Here are the Personal Productivity Habits of a Disorganized Writer

This might be the breakthrough we’ve both been looking for.

Photo by: Jazmin Quaynor on

We’re all looking for the next crazy breakthrough. Whether that’d be in our personal or professional lives, we still somehow manage to mess everything up when we start entertaining those old, bad habits. I was operating on creative impulsiveness, unsure of how to face each day as a writer that knows how to make consistent progress. I wish I would’ve known that I didn’t have to run on a specific schedule to complete my daily tasks and start to build up a repertoire of finished projects.

I realized that I didn’t have to transform my habits to work as efficiently as possible; I just had to tailor them to fit my needs.

Habit #1: Sleeping in Past Noon

Everyone and their mothers will tell you that this is a bad thing. Waking up early is known to be associated with productive people, and while I do work efficiently in the morning (if I’m able to get up), I find that I tire out far earlier in the day than I’d like to admit. I tried to break this habit for a while, and I’ve finally come to terms with the fact I’m never going to be the girl that gets up at eight o clock every morning.

However, I am the girl that’s going to set five alarms to jolt myself out of my sleep no matter how many people tell me it’ll never work. Listen, if I set one alarm, there’s no saving me, so I’m going to stick to my five. Sleeping in is a byproduct of sleeping too late, and I grew rather tired of barely making it through the day. While there are people out there that can stay up past two and still manage to haul themselves out of bed to make it to the office on time, I understand that will never be me no matter how hard I try.

So, I started sleeping an hour or two earlier and waking up with enough energy to push through the day. It sounds simple, but it requires much more effort than you think.

Habit #2: Procrastinating While Working From Home

It’s so bad that I can go an entire day doing absolutely nothing only to overwhelm myself that very evening with the work I haven’t done. This is especially a problem when I’m not on a consistent work schedule or have freelance deadlines to meet. When I’m trying to tackle my own projects, I find myself putting them off for later and staying in to waste time — even when I’m aware I should be putting more time in.

The fix for this was to change the way I view my work environment. My day now consists of me walking out of my front door far earlier than I’d like to sit in a coffee shop for 5–6 hours and work through the tasks that I’ve been putting off for months.

I get excited to get ready in the morning and have a steaming latte while giving all of my attention to my novel writing. That shift in mood has helped me stay on top of the work, especially now that I’m trying to complete the first draft of my novel by January.

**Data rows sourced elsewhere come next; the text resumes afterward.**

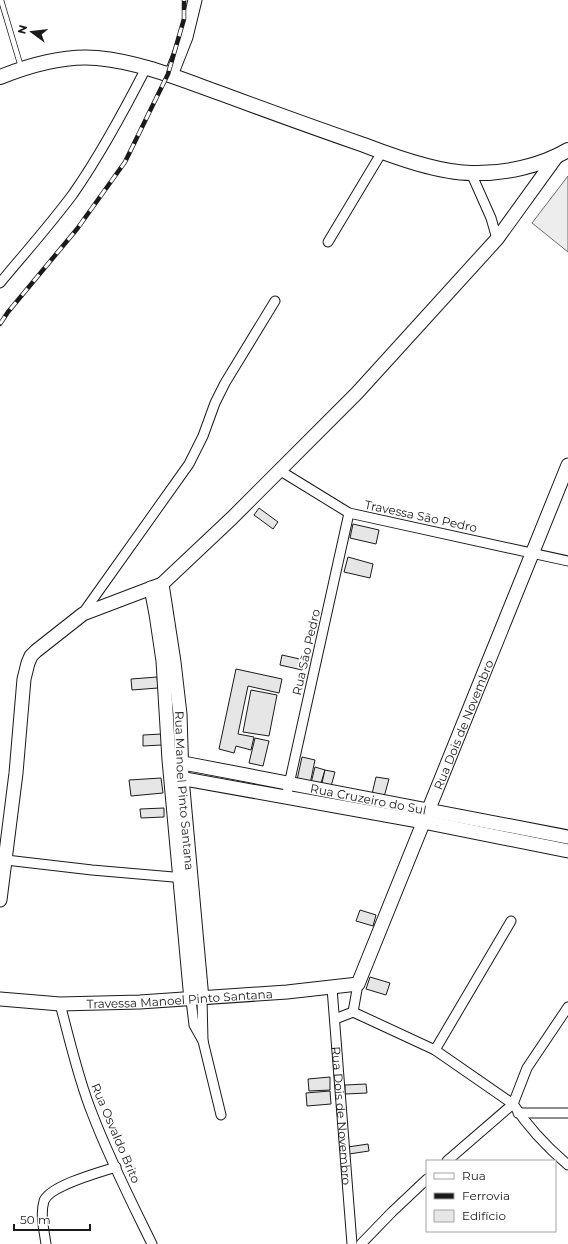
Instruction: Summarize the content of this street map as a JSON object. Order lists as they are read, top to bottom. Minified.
{"streets":{"street":["Travessa São Pedro","Rua São Pedro","Rua Dois de Novembro","Rua Manoel Pinto Santana","Rua Cruzeiro do Sul","Travessa Manoel Pinto Santana","Rua Osvaldo Brito"]},"crossings":[["Travessa São Pedro","Rua São Pedro"],["Travessa São Pedro","Rua Dois de Novembro"],["Rua São Pedro","Rua Cruzeiro do Sul"],["Rua Dois de Novembro","Rua Cruzeiro do Sul"],["Rua Dois de Novembro","Travessa Manoel Pinto Santana"],["Rua Manoel Pinto Santana","Rua Cruzeiro do Sul"],["Rua Manoel Pinto Santana","Travessa Manoel Pinto Santana"],["Travessa Manoel Pinto Santana","Rua Osvaldo Brito"]],"legend":["Rua","Ferrovia","Edifício"],"scale_bar":"50 m","north":"left"}
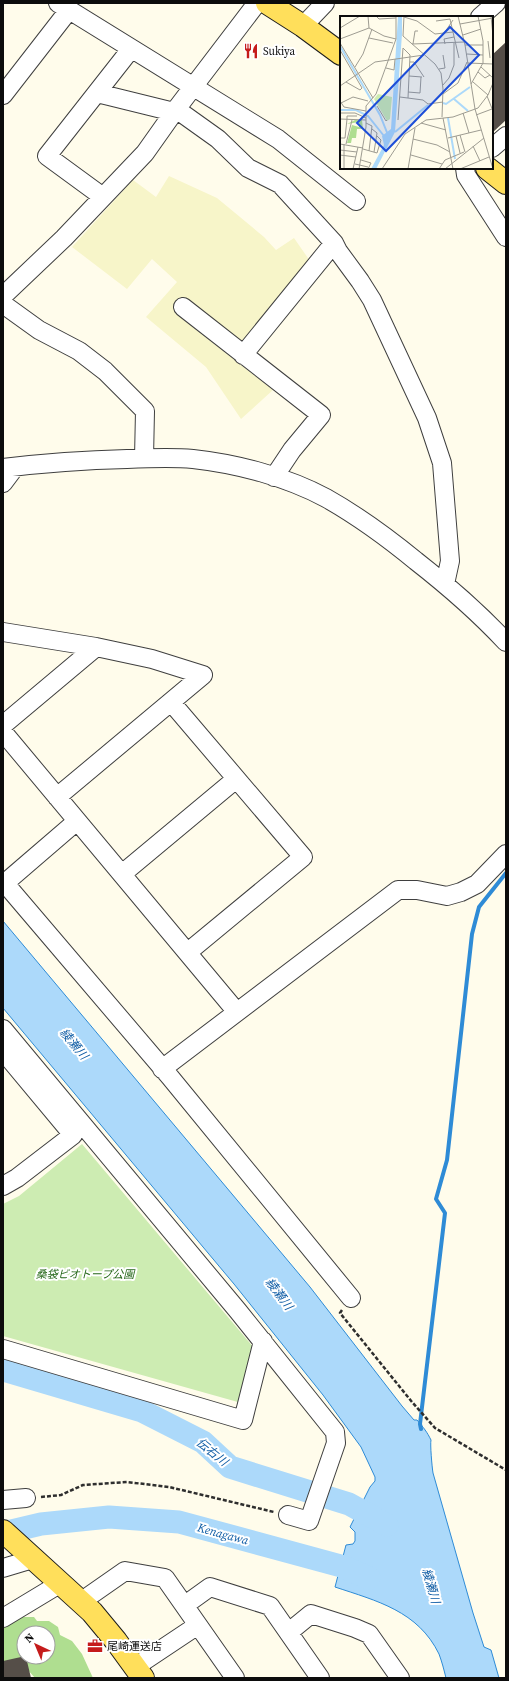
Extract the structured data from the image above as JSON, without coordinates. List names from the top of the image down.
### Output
{
  "water": ["綾瀬川", "伝右川", "Kenagawa"],
  "parks": ["桑袋ビオトープ公園"],
  "places": {
    "restaurant": ["Sukiya"],
    "office": ["尾崎運送店"]
  },
  "north": "top left"
}
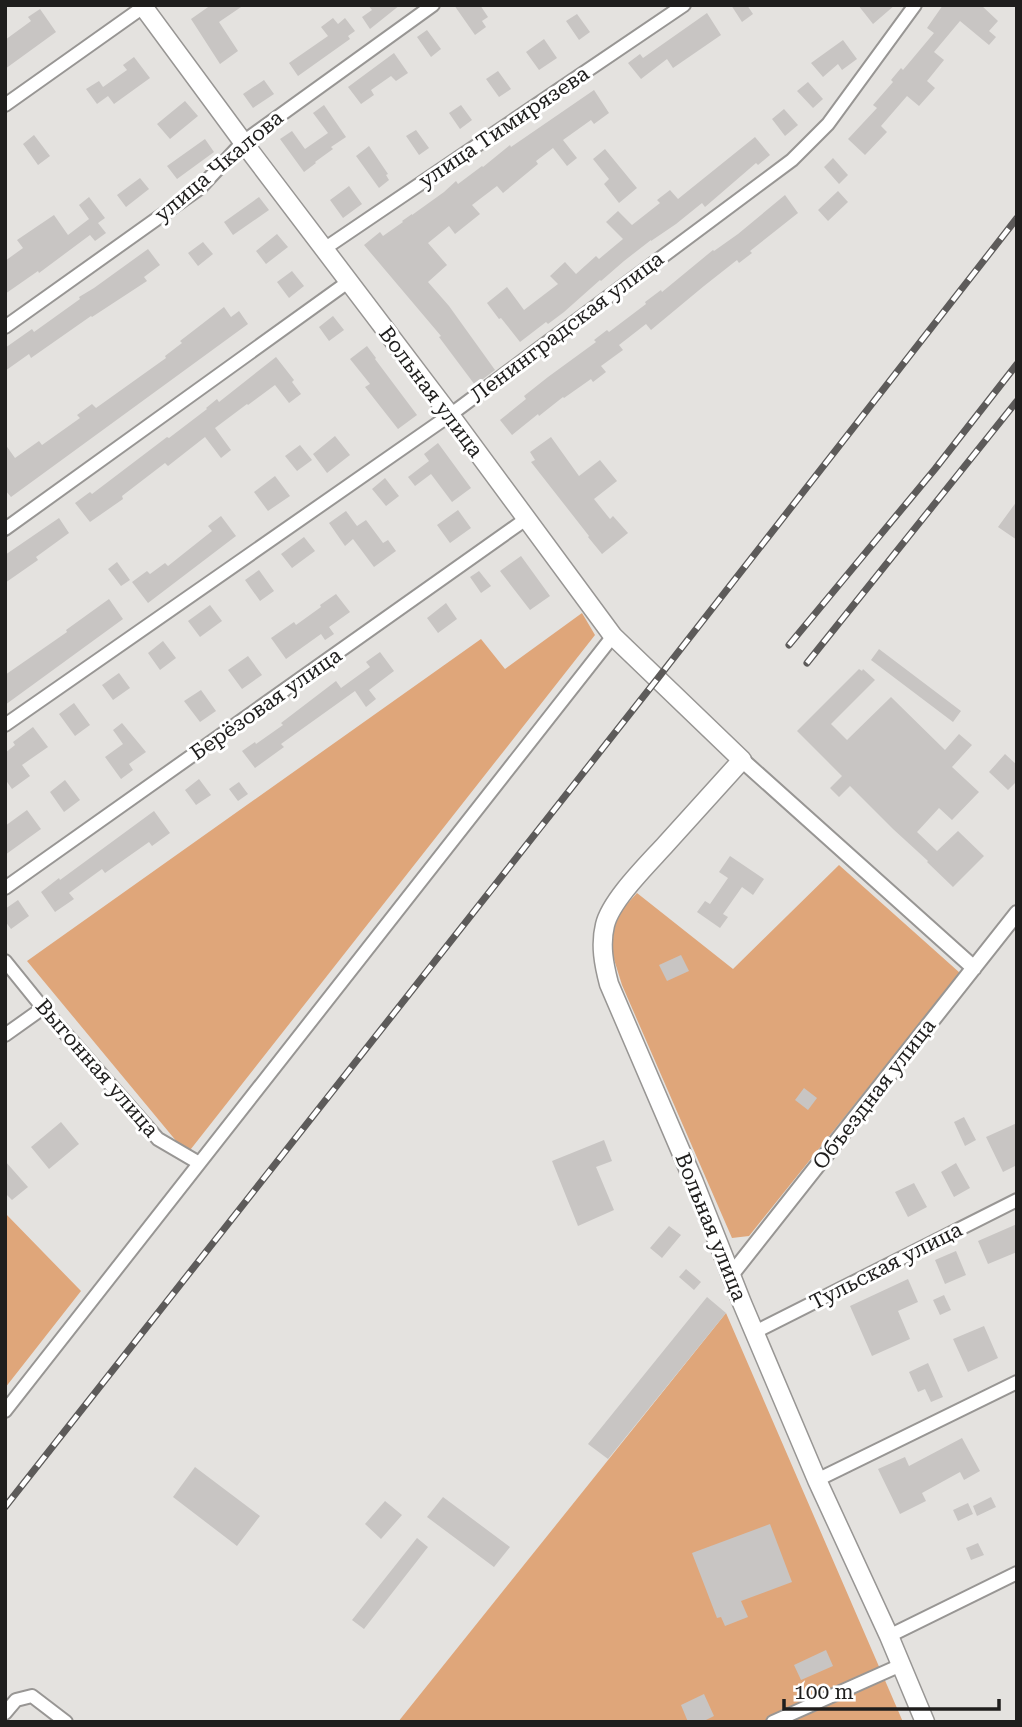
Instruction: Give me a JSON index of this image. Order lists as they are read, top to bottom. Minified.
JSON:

Habit #3: Failing to Remain Consistent

The number one rule of getting anything done is to work on it consistently. The more work you leave to finish at a later date, the harder you’re going to find the task to be. I still struggle with this even though I’ve written countless articles about why it’s so important to remain consistent. This works alongside my procrastination to drag me down, especially when I’ve been up to speed with everything that needs to get done.

The easiest way to break a bad habit is to make the alternative impossible.

I stopped considering my daily writing to be this big, scary thing that made it physically impossible for me to start. Knowing that I have a deadline to meet for a client is quite different than working on something you aren’t sure is going to lead to the result you want. Though, I’ve begun to think about not writing as impossible, because it’s the one action that provides so much clarity in my life.

We’re all disorganized messes from time-to-time, even those that are waking up at five in the morning to head to the gym. What matters is both your perspective as well as how you use the time you have.

Take those bad habits and turn them on their heads. It’s time we both stop making excuses and start believing that we’re capable of making it to the finish line.